Two Middle East men accused of a passport manufacturing scam were "sacrificial lambs" to New Zealand trade with Kuwait, a defence lawyer said yesterday.
The jury at the Auckland District Court has heard that the detective leading the inquiry was refused permission from his superiors to travel to Kuwait to investigate the possible involvement of an influential Kuwaiti in the fraud.
Fahad Jaber Ajeil, 29, and Riyad Hamied Sultan, 30, are accused of possessing implements for forgery, forging documents, possessing a false passport, altering documents, making documents by reproduction and conspiracy to commit forgery.
The Crown says the scheme involved hundreds of passports and other travel documents relating to 17 countries.
The conspiracy charge names a Dr Salam Abu-Shaaban as being involved.
In his closing address to the jury yesterday Ajeil's lawyer, Anthony Rogers, said that Abu-Shaaban was at the hub, masterminding and orchestrating the conspiracy.
In previous evidence, Detective Simon Williamson said that his superiors had prevented him taking his inquiries to Kuwait.
He said the people "much higher up than me" did not want him "stuffing up" inquiries in Kuwait.
Mr Rogers contrasted the case with that of the Israeli passport scandal where the Prime Minister said, when the Herald first broke the story, that there would be a strong response at the appropriate time.
Mr Rogers said that despite the matter being raised at a high level within the police, Mr Williamson was not allowed to go to Kuwait to pursue his investigations.
It was inconceivable that it would not have been raised at the highest levels within the Government.
He said that the PM's silence in this case was deafening by contrast with the Israeli matter.
Mr Rogers said it was because New Zealand had little trade with Israel, while there was a substantial sheep trade with Kuwait.

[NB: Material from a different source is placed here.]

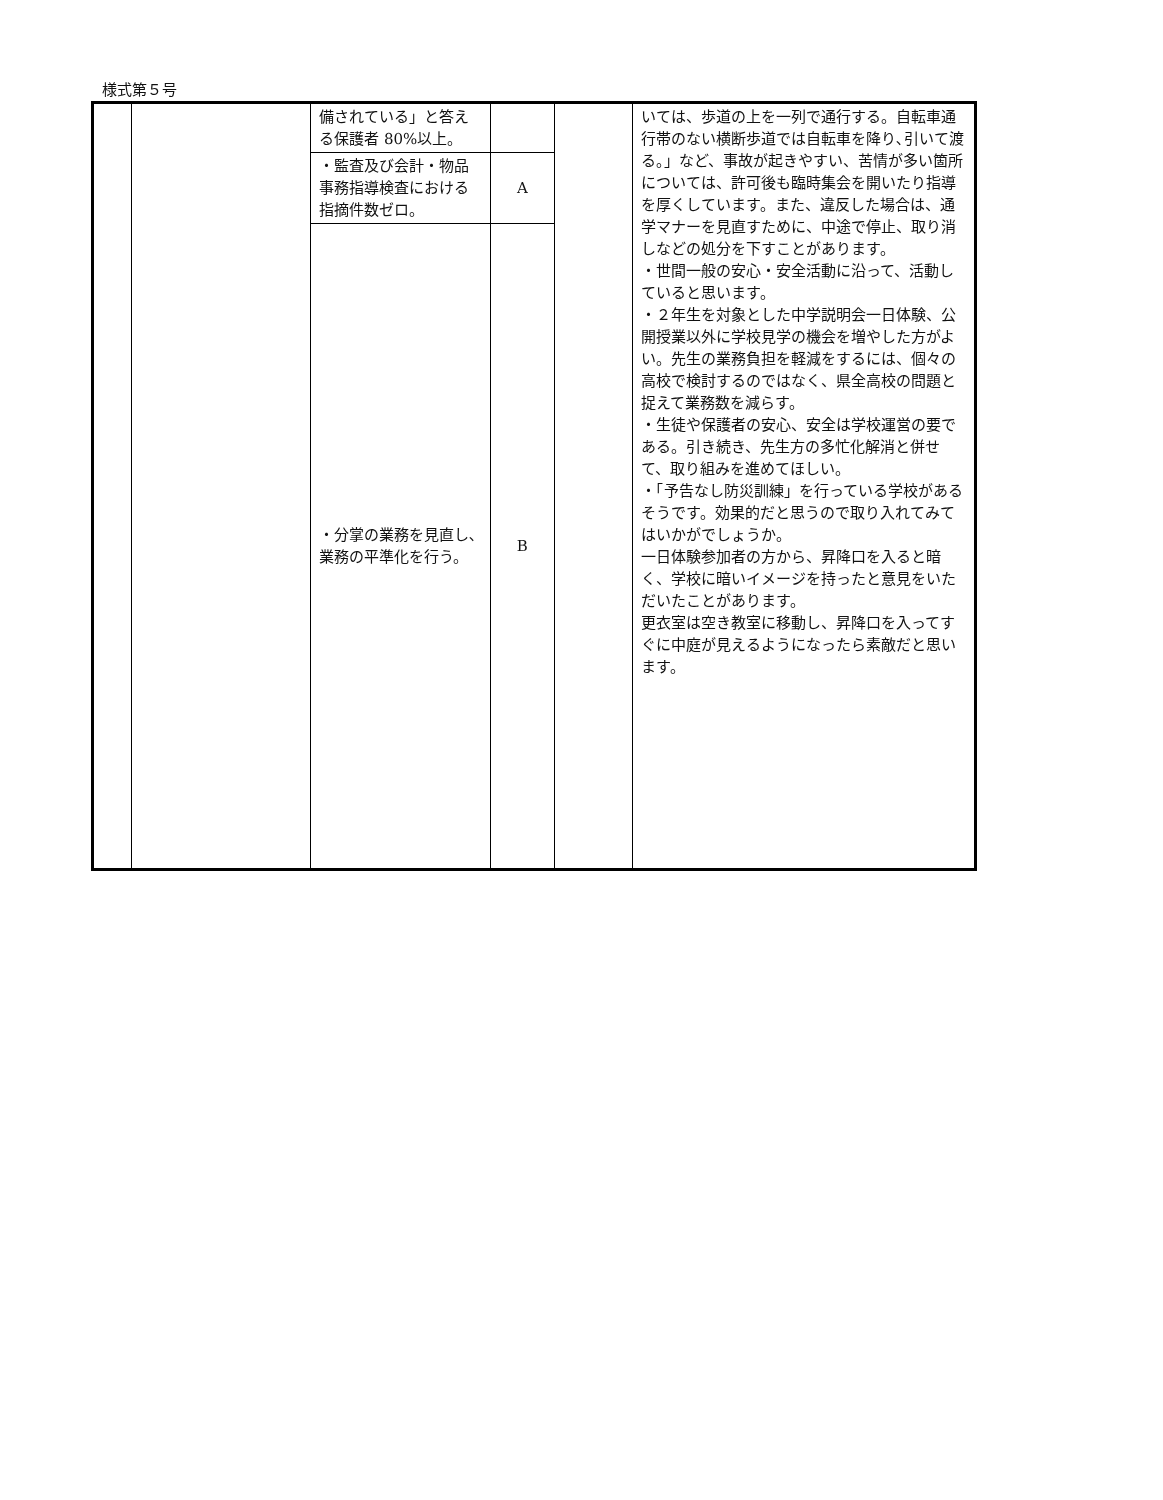様式第５号
| | | 備されている」と答える保護者 80%以上。 | | | いては、歩道の上を一列で通行する。自転車通行帯のない横断歩道では自転車を降り､引いて渡る。」など、事故が起きやすい、苦情が多い箇所については、許可後も臨時集会を開いたり指導を厚くしています。また、違反した場合は、通学マナーを見直すために、中途で停止、取り消しなどの処分を下すことがあります。 ・世間一般の安心・安全活動に沿って、活動していると思います。 ・２年生を対象とした中学説明会一日体験、公開授業以外に学校見学の機会を増やした方がよい。先生の業務負担を軽減をするには、個々の高校で検討するのではなく、県全高校の問題と捉えて業務数を減らす。 ・生徒や保護者の安心、安全は学校運営の要である。引き続き、先生方の多忙化解消と併せて、取り組みを進めてほしい。 ・「予告なし防災訓練」を行っている学校があるそうです。効果的だと思うので取り入れてみてはいかがでしょうか。 一日体験参加者の方から、昇降口を入ると暗く、学校に暗いイメージを持ったと意見をいただいたことがあります。 更衣室は空き教室に移動し、昇降口を入ってすぐに中庭が見えるようになったら素敵だと思います。 |
| | | ・監査及び会計・物品事務指導検査における指摘件数ゼロ。 | A | | |
| | | ・分掌の業務を見直し､業務の平準化を行う。 | B | | |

He said that the Government could have put pressure on the Kuwaitis to have Dr Abu-Shaaban's offices searched.
Mr Williamson could have led them right to his door. No doubt, he said, there would have been a huge amount of information there as to the guilt or innocence of the two accused.
Mr Rogers said that Ajeil was the unwitting victim of a clan member who cynically used him and set him up.
On the Crown's own evidence, Ajeil had low computer skills, hardly the sort of person who could run the sophisticated international passport making fraud alleged.
Nor was there any lavish lifestyle, though the Crown maintained that there were large sums of money involved.
He warned the jury to avoid guilt by association, whether through the computer hard drive or through emails from Abu-Shaaban.
Sultan's lawyer, David Niven, said that there was little evidence against his client, who knew nothing about any crime.
While the police might have been suspicious about his email account, it could have been used by others in the sharing Bedoun community and did not prove anything against Sultan.
Earlier, prosecutor Ross Burns said that the pair produced passports on order from Abu-Shaaban for money.
They did not do it out of kindness to help the oppressed Bedouns, stateless people who lived between Kuwait and Iraq.
"They made hay while the sun shone, exploiting the exploited," he said.